<<<<

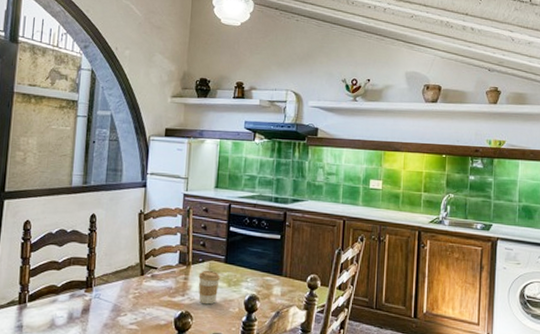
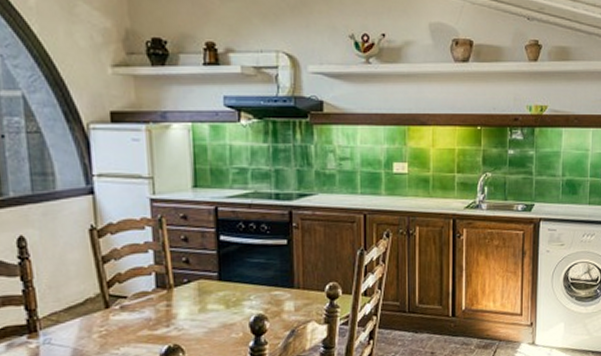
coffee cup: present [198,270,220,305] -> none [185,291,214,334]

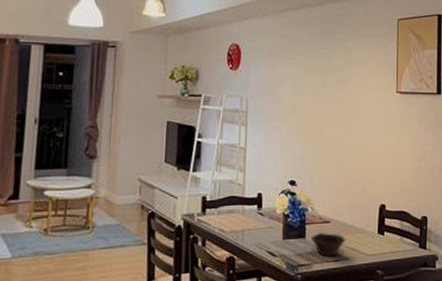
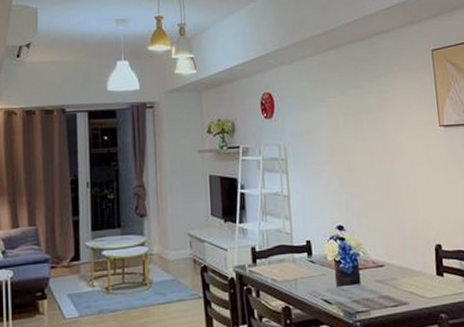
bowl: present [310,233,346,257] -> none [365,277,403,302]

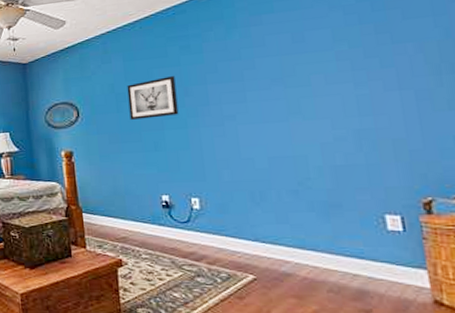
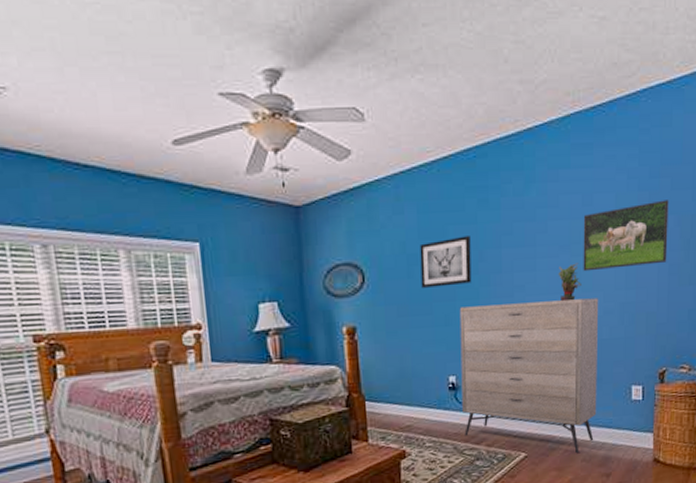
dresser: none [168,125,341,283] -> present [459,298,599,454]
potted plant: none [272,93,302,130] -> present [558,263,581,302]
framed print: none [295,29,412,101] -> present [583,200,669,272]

>>>>

§ **WHAT YOU NEED TO DO**: In the answer, the entries must appear exactly as above, without the images.

§ **ANSWER TO THIS TASK**:
coffee cup: present [198,270,220,305] -> none [185,291,214,334]

bowl: present [310,233,346,257] -> none [365,277,403,302]

dresser: none [168,125,341,283] -> present [459,298,599,454]
potted plant: none [272,93,302,130] -> present [558,263,581,302]
framed print: none [295,29,412,101] -> present [583,200,669,272]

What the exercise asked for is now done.